The problem with playing on such parallelogram boards is that the player with the shorter distance between her sides has a simple winning strategy, even when she moves second. To mitigate this, one can permit the player with the greater distance between his sides to place a certain number of stones on the board prior to the game. In particular, it has been found that Hex on a 7×9 board is a rather fair game, when Blue may start the game with two stones at once.

## Size of minimal virtual connection on parallelogram boards

On a board of size n×m, one may ask what is the minimum number of stones Blue must place on the board prior to the game to guarantee a Blue win. Equivalently, one can ask what is the size of the minimal virtual connection between Blue's edges on an otherwise empty board.

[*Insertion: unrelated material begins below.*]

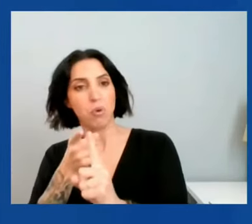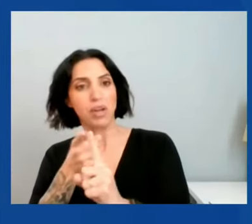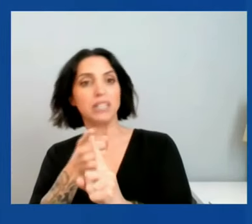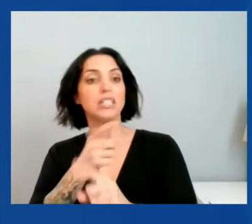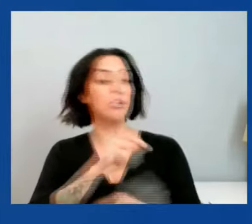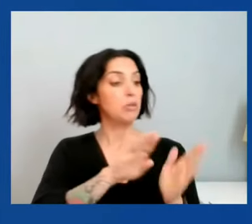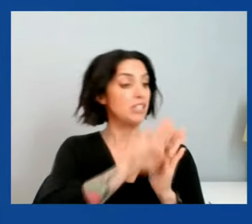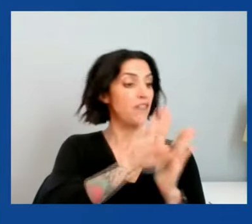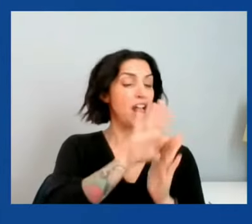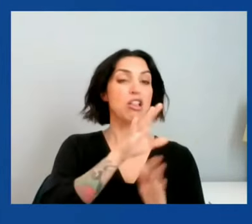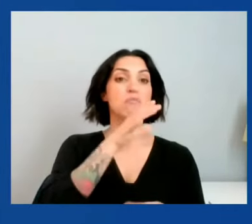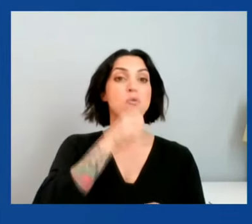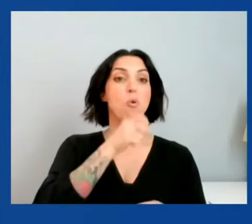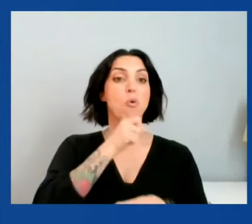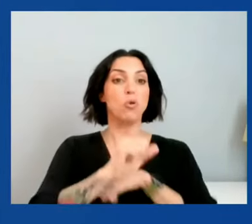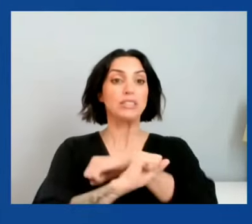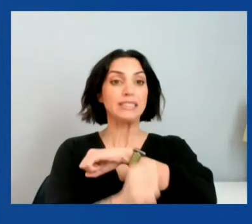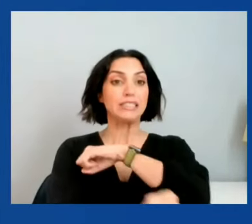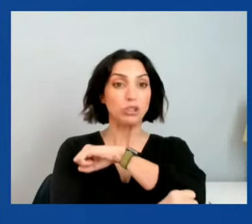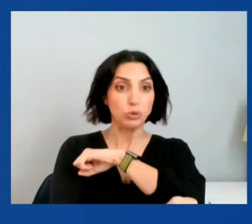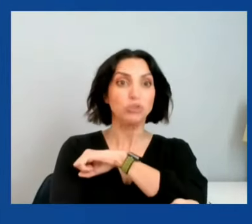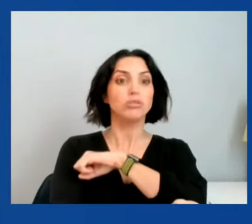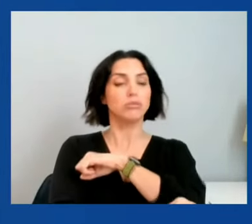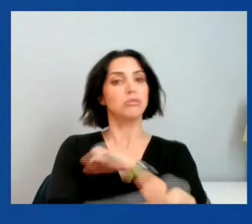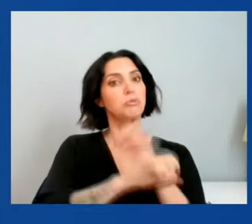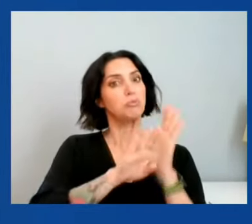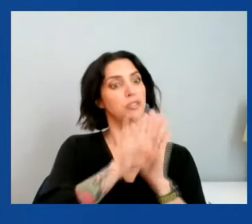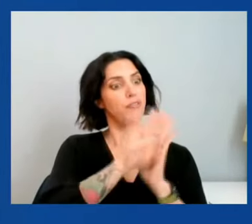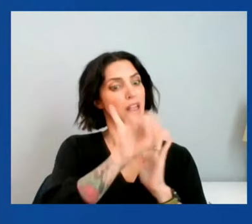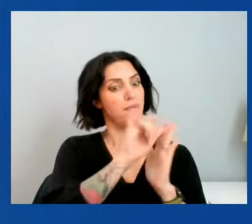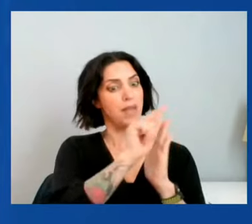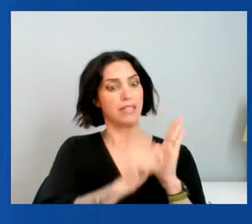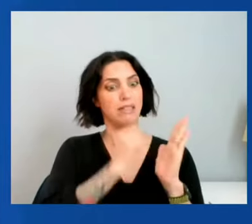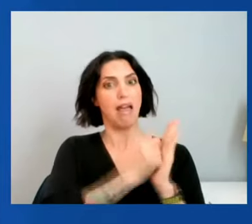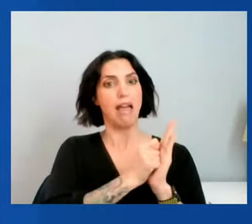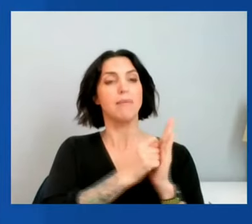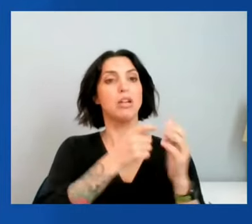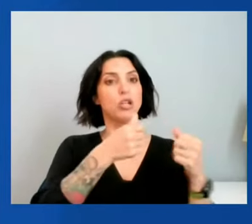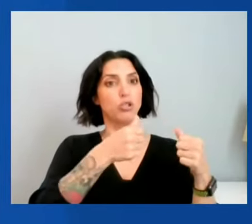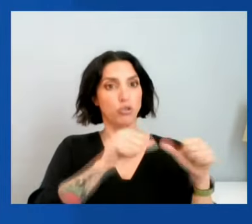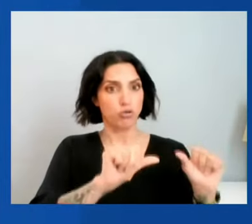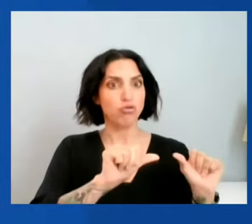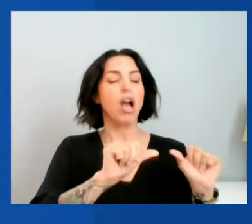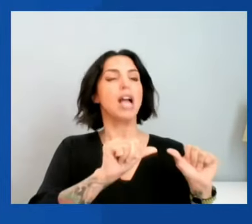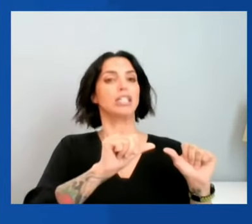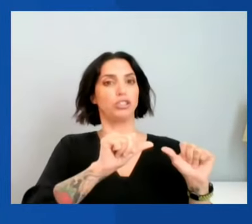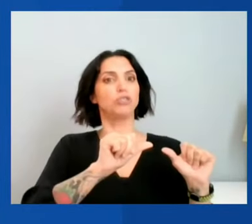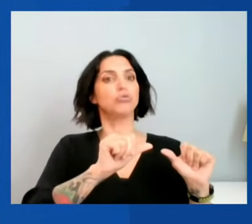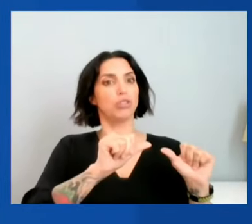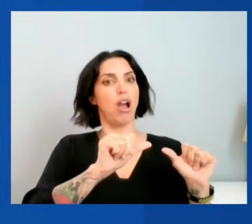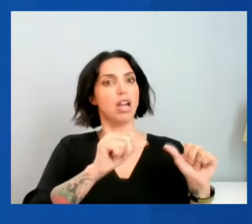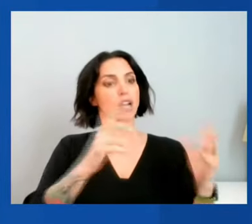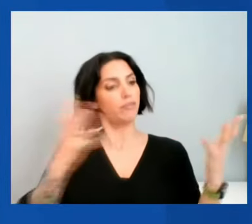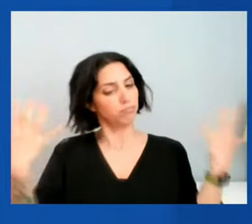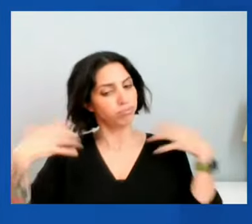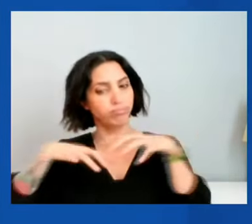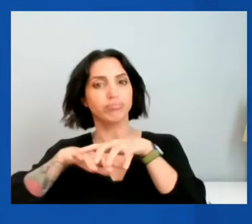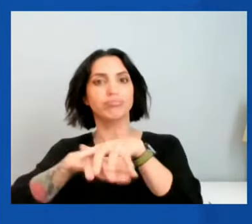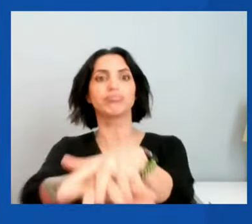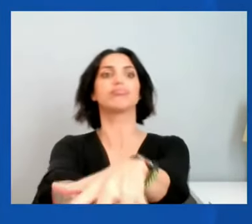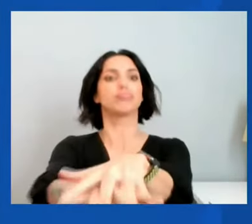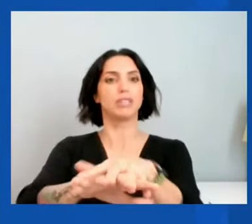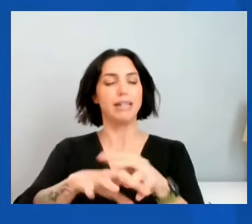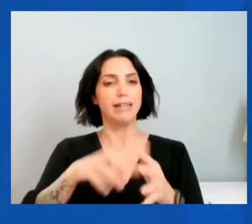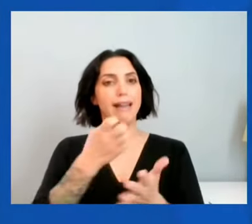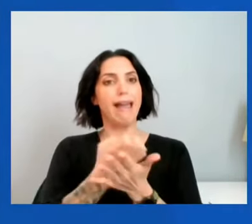it should be said they were developed to try and tampen down nationalism, populism, knit together capital markets. They're not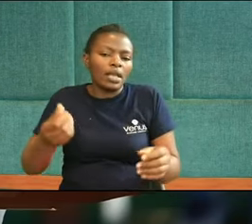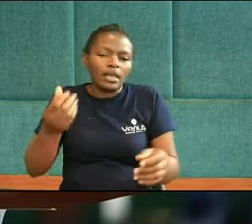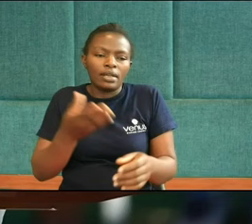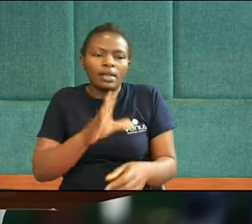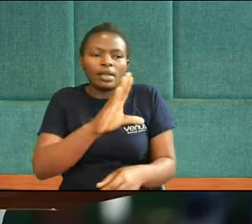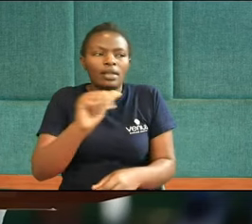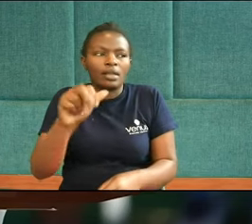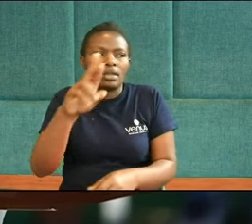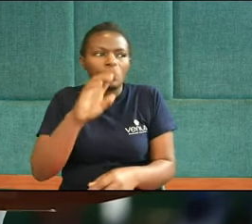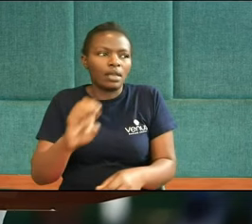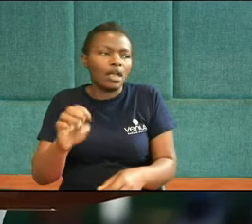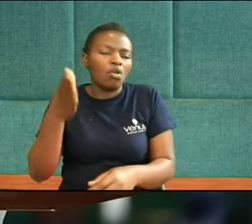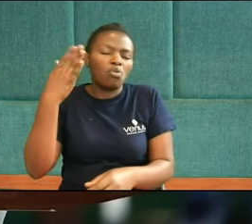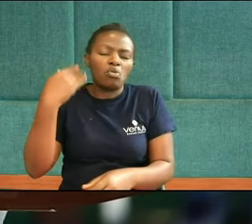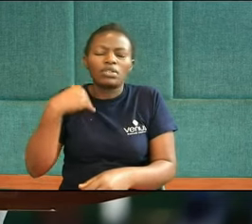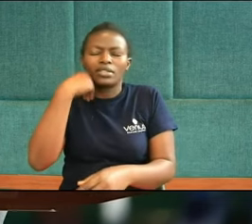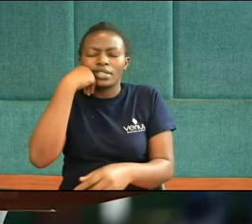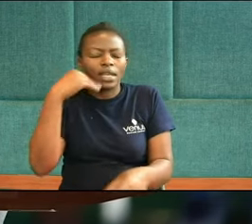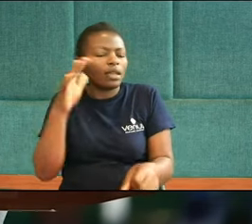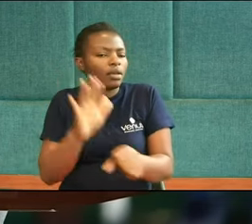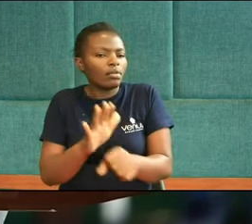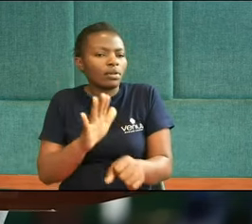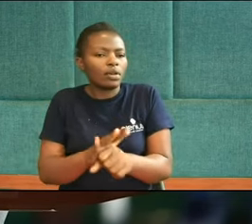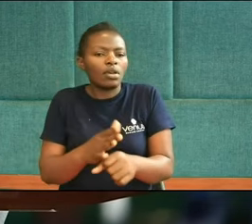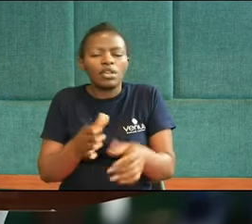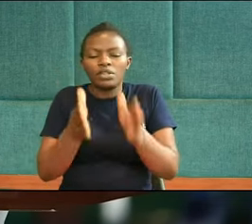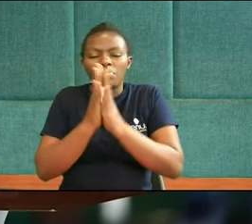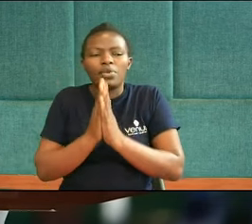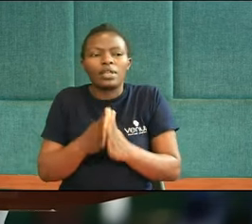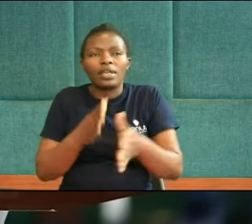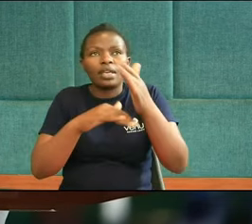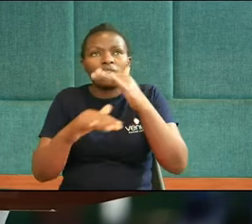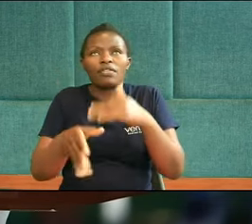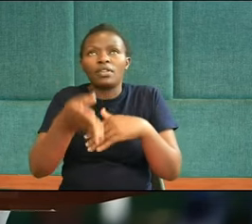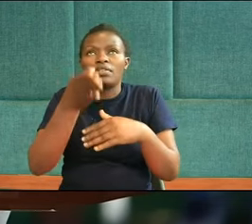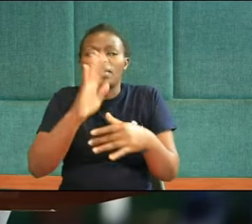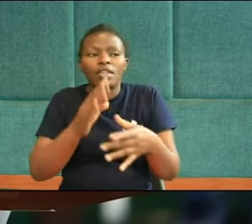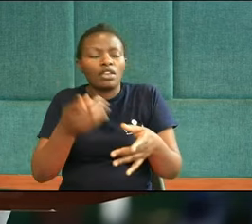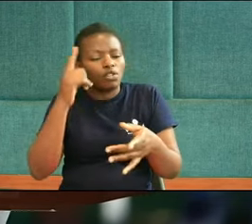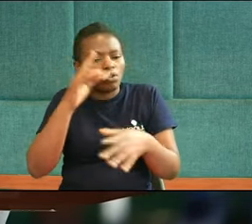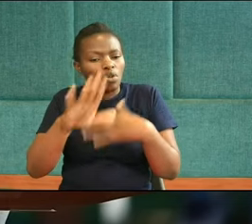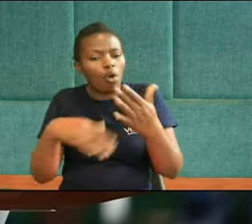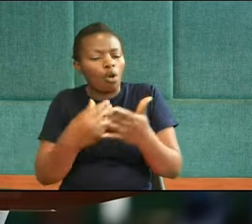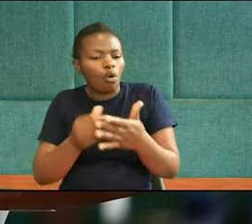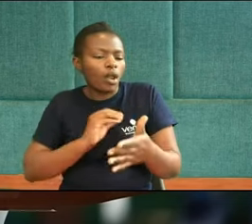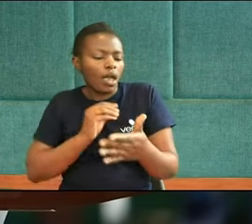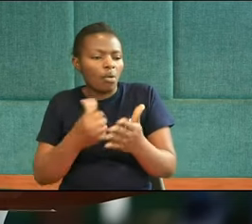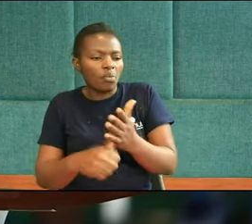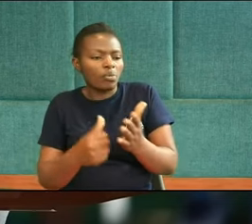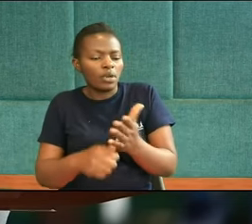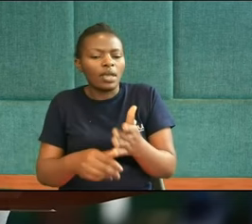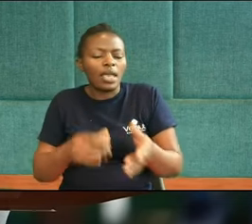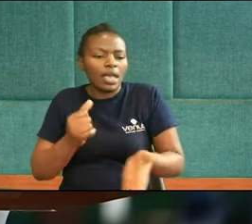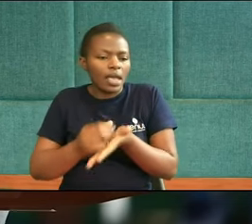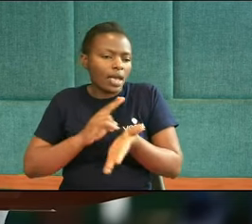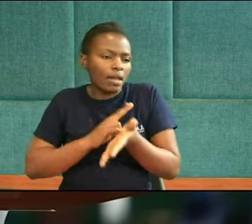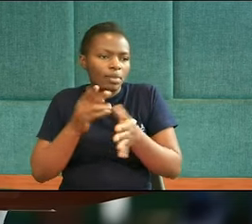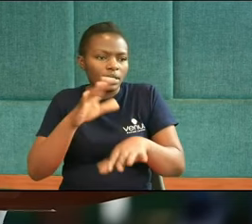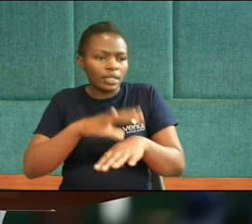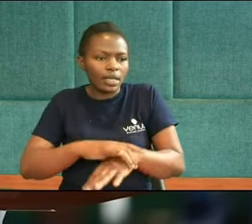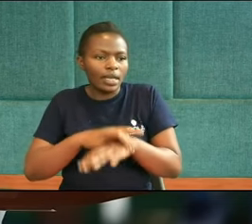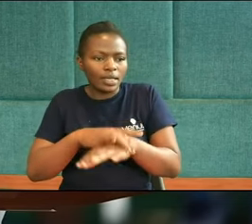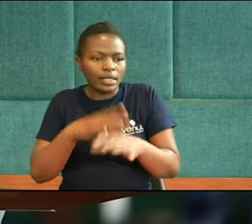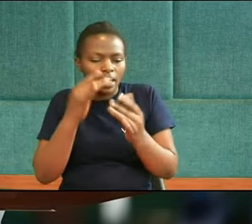prayed, Heavenly Father, you know all our problems and we need a new school. Please allow us to get a new school. She prayed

The answer is known for certain small values of n and/or m:

× 1 2 3 4 5 6 7 8 9 10 11 12 Formula (if known)
1 1 2 3 4 5 6 7 8 9 10 11 12 m
2 0 1 2 2 3 4 4 5 6 6 7 8 ⌈⅔m − ⅔)⌉
3 0 0 1 2 3 3 4 5 5 6 7 7 ⌈⅔m − 1⌉
4 0 0 0 1 2 2 3 4 4 5 6 6 ⌈⅔m − 2⌉
5 0 0 0 0 1 2 2 3 ≤5
6 0 0 0 0 0 1 2 2 3 ≤5
7 0 0 0 0 0 0 1 2 2
8 0 0 0 0 0 0 0 1 2 2?

## Examples of minimal virtual connections

### Boards of size 1×m

For boards of size 1×m, it is obvious that Blue's virtual connection requires m pieces, because if any cell is left empty, Red will win in one move.

### Boards of size 2×m

For boards of size 2×m, the size of Blue's minimal virtual connection is ⌈⅔m − ⅔)⌉. Here, ⌈x⌉ denotes the ceiling of x, i.e., the smallest integer ≥ x. Examples of such minimal virtual connections are shown for m = 2, 3, 4, 5, 6, 7. The pattern continues for larger m.

### Boards of size 3×m

For boards of size 3×m, where m ≥ 3, the size of Blue's minimal virtual connection is ⌈⅔m − 1⌉. Examples of such minimal virtual connections are shown for m = 3, 4, 5, 6, 7. The pattern continues for larger m.

### Boards of size 4×m

For boards of size 4×m, where m ≥ 4, the size of Blue's minimal virtual connection is ⌈⅔m − 2⌉. This is proved, using tools from combinatorial game theory, in the paper "On the combinatorial value of Hex positions". Examples of such minimal virtual connections are shown for m = 4, 5, 6, 7, 8, 9. The pattern continues for larger m.

Interestingly, in addition to a virtual connection by bridges, there is another pattern of such minimal connections when n = 4. It uses the same number of stones, but has a larger carrier.